Author Stephen Harrigon visits, in conversation with Paul Andrew Hutton.
The story of Texas is the story of struggle and triumph in a land of extremes. It is a story of drought and flood, invasion and war, boom and bust, and the myriad peoples who, over centuries of conflict, gave rise to a place that has helped shape the identity of the United States and the destiny of the world.
"I couldn't believe Texas was real," the painter Georgia O'Keeffe remembered of her first encounter with the Lone Star State. It was, for her, "the same big wonderful thing that oceans and the highest mountains are."
Big Wonderful Thing invites us to walk in the footsteps of ancient as well as modern people along the path of Texas's evolution. Blending action and atmosphere with impeccable research, New York Times best-selling author Stephen Harrigan brings to life with novelistic immediacy the generations of driven men and women who shaped Texas, including Spanish explorers, American filibusters, Comanche warriors, wildcatters, Tejano activists, and spellbinding artists--all of them taking their part in the creation of a place that became not just a nation, not just a state, but an indelible idea.
Written in fast-paced prose, rich with personal observation and a passionate sense of place, Big Wonderful Thing calls to mind the literary spirit of Robert Hughes writing about Australia or Shelby Foote about the Civil War. Like those volumes, it is a big book about a big subject, a book that dares to tell the whole glorious, gruesome, epically sprawling story of Texas.
Stephen Harrigan has devoted much of his life to exploring and explaining Texas, ever since his family crossed the Red River from Oklahoma in 1953. He is the author of numerous works of nonfiction and fiction, including the critically acclaimed novels A Friend of Mr. Lincoln, Remember Ben Clayton, and the New York Times best seller The Gates of the Alamo. He is a longtime writer for Texas Monthly and an award-winning screenwriter who has written many movies for television.

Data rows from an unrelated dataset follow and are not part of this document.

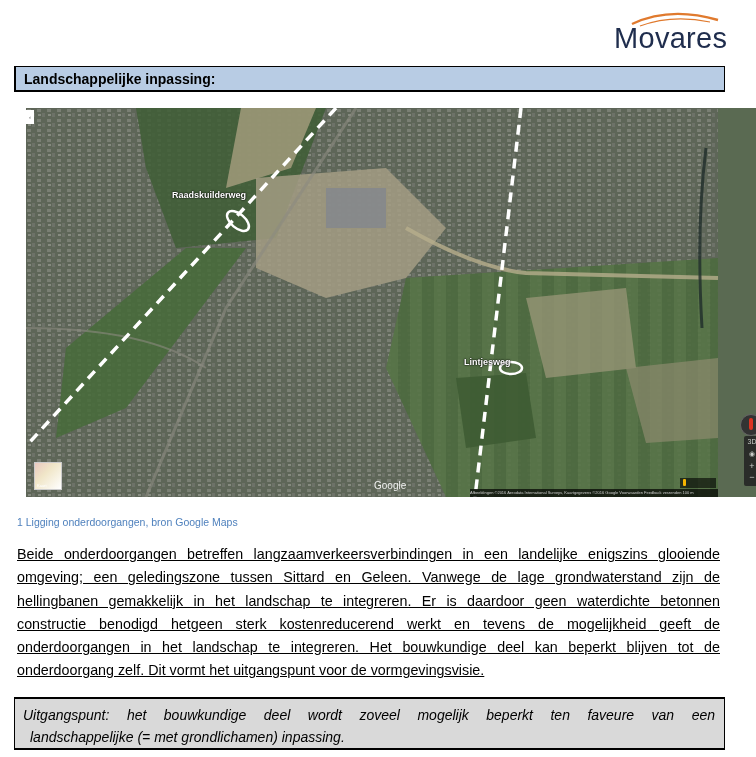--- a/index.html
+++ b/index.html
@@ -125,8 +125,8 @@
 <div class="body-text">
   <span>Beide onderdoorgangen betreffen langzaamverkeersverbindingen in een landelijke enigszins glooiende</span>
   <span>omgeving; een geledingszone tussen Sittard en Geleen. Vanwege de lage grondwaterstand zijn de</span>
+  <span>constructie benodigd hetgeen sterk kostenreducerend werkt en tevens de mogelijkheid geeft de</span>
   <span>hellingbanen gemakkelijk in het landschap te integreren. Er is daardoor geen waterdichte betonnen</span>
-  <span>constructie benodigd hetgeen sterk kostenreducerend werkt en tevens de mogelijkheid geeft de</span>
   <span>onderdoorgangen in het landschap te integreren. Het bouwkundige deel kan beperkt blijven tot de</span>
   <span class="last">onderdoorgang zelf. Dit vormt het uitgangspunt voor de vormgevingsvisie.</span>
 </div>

Paul Andrew Hutton is an American cultural and military historian, an award-winning author, documentary writer, and television personality. He is also Distinguished Professor of History at the University of New Mexico, a former executive director of the Western History Association, and a past president of Western Writers of America. He is a six time winner of the Western Writers of America Spur Award and a six time winner of the Western Heritage Award from the National Cowboy and Western Heritage Museum. In addition he has appeared in over 300 television shows on the History Channel, Discovery, PBS, NBC, CBS, BBC, Fox and other networks and has written a dozen documentaries for television and state and national parks.